If you are reading this article you probably stumbled upon it by by searching for keyword combinations like “men for men.” A term often coupled with actions such as “looking,” this phrase is often characterized by men who are seeking other men for sex, however it could also describe men who are looking for dates or the company of other men. Nonetheless, individuals who are “men for men” use a variety of tools and apps that serve many functions, from social networking to basic sex.
What we find so fascinating about the psychology behind the use of each application or website is that they serve individual purposes based on the interface and user experience. Although we briefly touched on what is referred to as “geosocial mapping” in our article titled The Headless Torso: Communicating on Gay Apps, we wanted to go into further detail by including several web-based applications and websites. By analyzing the ways users engage with each application or web-based service, we can better understand the intention behind the design.
So what are these applications and websites that constitute the “men for men” experience? Here are three types of services that answer this call in a multitude of ways.
Mobile app characterized by a single-photo profile and hookup scene
As we stated before, Grindr limits their users to one profile picture on the landing screen for each profile. Although users are allowed to send more pictures to other users once a chat has begun, unlike Jack’d and Tinder that allow for multiple pictures to be housed on each profile, Grindr functions on a platform designed for those who are quickly scrolling through.
This setup also presents the user with some very important profile choices. How does one optimize their social experience on Grindr with one picture? What kind of message does a smiling profile shot portray compared to a headless torso?
Regardless of user intent, Grindr is designed to motivate users to be “zero feet away,” or to finally meet in person. However, the limited profile picture and content options diminish the amount of information that is shared on a single profile, thus perpetuating hookups by listing only “the essentials.” Pertinent physical information such as racial background, height, weight, and a single photo sums up the majority of information Grindr feels necessary to share between users. Whether good or bad, Grindr is designed to promote hook-ups and sex rather than dating. This promotes and perpetuates the continued usage of their app.
Web-based service offered in hundreds of cities around the world with a notorious “personals” page
Whether we personally use Craigslist to find guys, or we have friends who prefer using this website over mobile applications, it is apparent that the design and functionality is entirely different from mobile apps. Unlike Grindr and Jack’d, Craigslist only requires one user to create a post that anyone is able to view. Instead of creating an initial two-user design, this path of communication allows users to make very specific requests in their “profile,” or single Craigslist post. This functions as a jumping-off point from which users can either respond or move on to the next post.
Having lived in the Bay Area for several years, I came to develop a more open-minded understanding and approach to the personals page on Craigslist. A site that I had originally deemed as dirty, or even scary, was transformed by several of my friends simply into a different means by which people can obtain sex with men. For example, one of my friends who had a very specific interest in “edging” found Craigslist more successful in sourcing qualified men compared to spending hours scrounging for a response on Grindr.

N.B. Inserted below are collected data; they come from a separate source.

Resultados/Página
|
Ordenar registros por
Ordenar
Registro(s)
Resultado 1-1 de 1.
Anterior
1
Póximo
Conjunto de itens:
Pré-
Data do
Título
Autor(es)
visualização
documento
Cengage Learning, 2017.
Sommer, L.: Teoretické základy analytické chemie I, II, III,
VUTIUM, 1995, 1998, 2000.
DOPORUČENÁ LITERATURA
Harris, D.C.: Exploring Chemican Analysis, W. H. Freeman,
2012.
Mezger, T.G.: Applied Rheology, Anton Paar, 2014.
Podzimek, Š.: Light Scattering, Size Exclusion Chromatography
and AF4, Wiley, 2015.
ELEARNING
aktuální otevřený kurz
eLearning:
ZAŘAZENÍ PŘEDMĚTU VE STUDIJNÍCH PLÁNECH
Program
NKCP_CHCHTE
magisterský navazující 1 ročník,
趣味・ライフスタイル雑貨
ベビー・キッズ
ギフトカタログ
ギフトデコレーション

Most notably, Craigslist cares less about time and immediate response due to the fact that one cannot view whether the author of a post is online at that moment. A muted urgency for response coupled with the absence of an “x feet away” notifier allows users to spend less time sorting through non-matches, especially when they have specific desires in mind.
Mobile app characterized by its “swiping” capabilities
What’s most notable about this application is the fact that users select each other prior to being able to even initiate a conversation. With the ability to list several photographs and a much more extensive text space for each user’s profile, this allows users the ability to get to know each other better before even starting to talk. Although some simply swipe right or left based on the aesthetics of the first picture they see, the intent behind the application is for users to reveal more about themselves in comparison to Grindr, or even Jack’d.
Additionally, the fact that users select each other functions as either a passive or active conversation-starter. Each user is given the confidence that they are already talking to someone who is interested in them, and therefore a major first conversation is figuring out what the other individual found appealing about the content listed on the Tinder profile. The increased ability to share more information with the “weeding-out” function of pre-selection increases the odds that users will go on successful dates and meetups. Due to the larger investment (of time and energy) on behalf of each user, the odds of meetups beyond hooking up and sex is increased as well.